__What you will do__:
Pictures do not belong in the copy; transcribe everything else in the records exactly.

-------- Input records --------

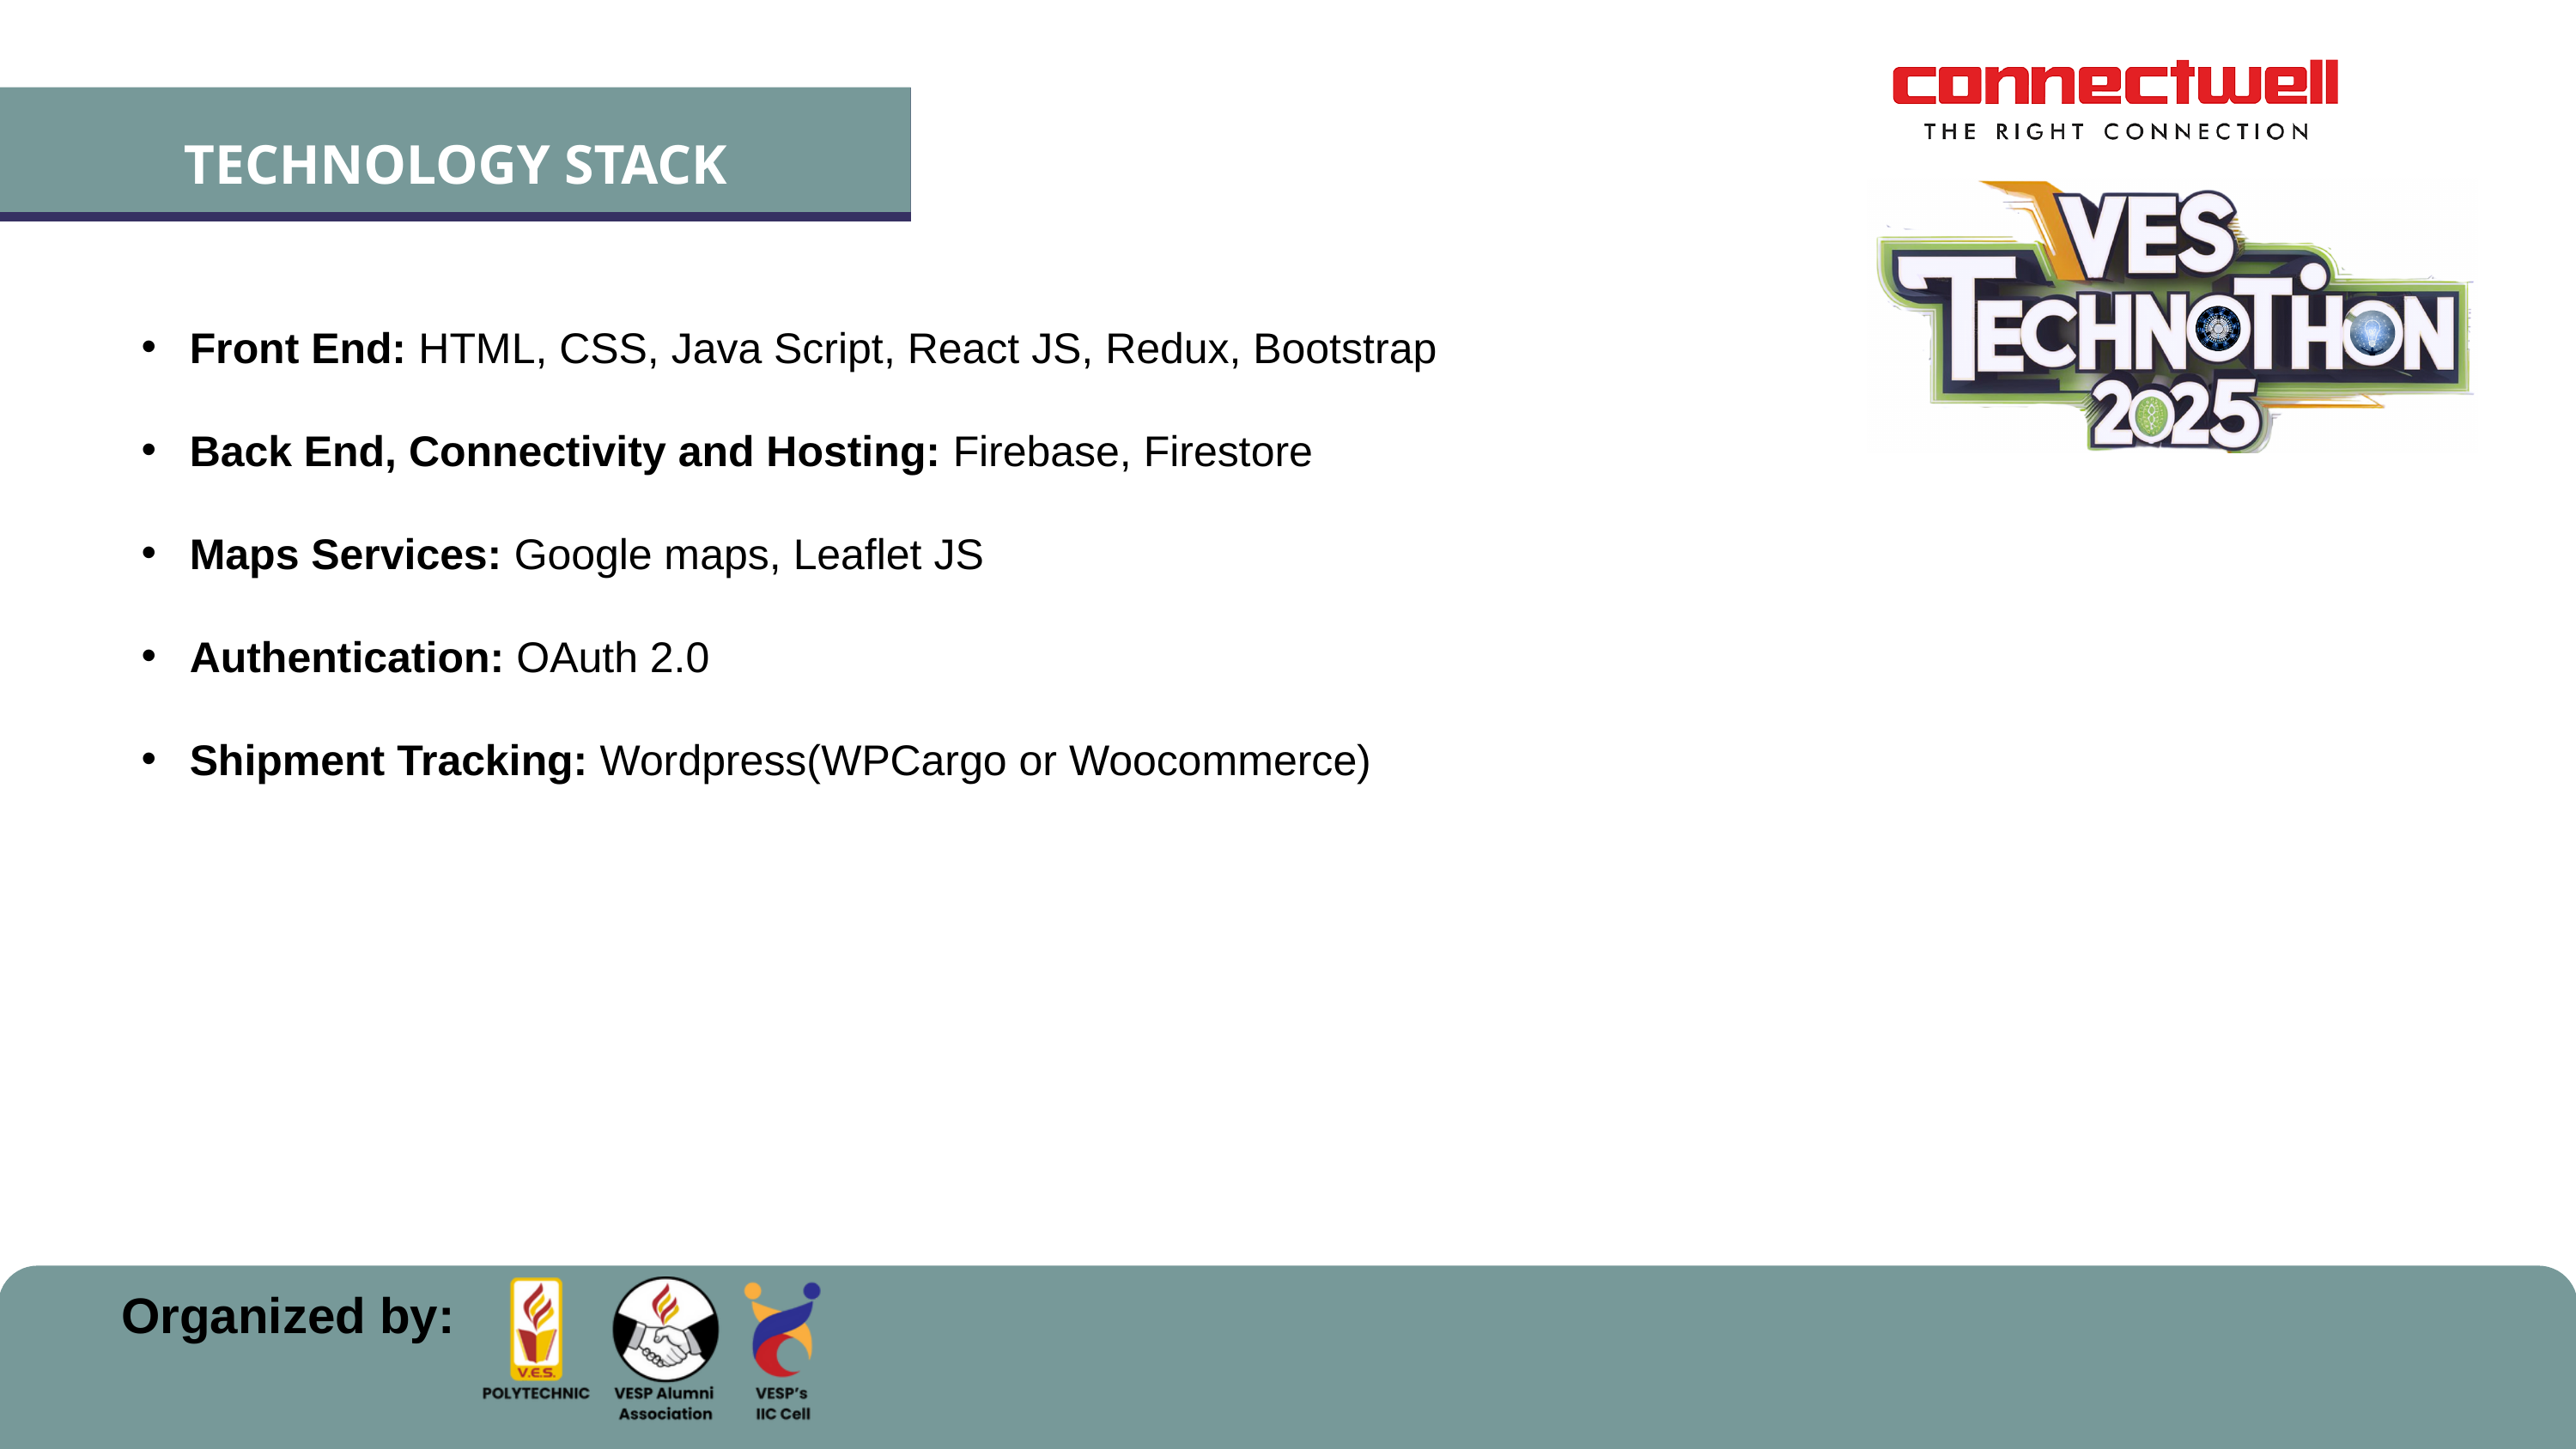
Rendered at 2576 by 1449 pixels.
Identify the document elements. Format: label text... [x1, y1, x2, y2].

text_box [0, 212, 911, 221]
picture [474, 1276, 848, 1433]
picture [1867, 179, 2478, 453]
text_box TECHNOLOGY STACK [0, 87, 911, 212]
text_box Front End: HTML, CSS, Java Script, React JS, Redux, Bootstrap Back End, Connectivity and Hosting: Firebase, Firestore Maps Services: Google maps, Leaflet JS Authentication: OAuth 2.0 Shipment Tracking: Wordpress(WPCargo or Woocommerce) [128, 313, 1927, 791]
picture [1893, 40, 2338, 165]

--------

__Result__:
Rendered at 2576 by 1449 pixels.
Identify the document elements. Format: label text... [x1, y1, x2, y2].

text_box [0, 212, 911, 221]
picture [474, 1276, 848, 1433]
picture [1867, 179, 2478, 453]
text_box TECHNOLOGY STACK [0, 87, 911, 212]
text_box Front End: HTML, CSS, Java Script, React JS, Redux, Bootstrap Back End, Connectivity and Hosting: Firebase, Firestore Maps Services: Google maps, Leaflet JS Authentication: OAuth 2.0 Shipment Tracking: Wordpress(WPCargo or Woocommerce) [128, 313, 1927, 791]
picture [1893, 40, 2338, 165]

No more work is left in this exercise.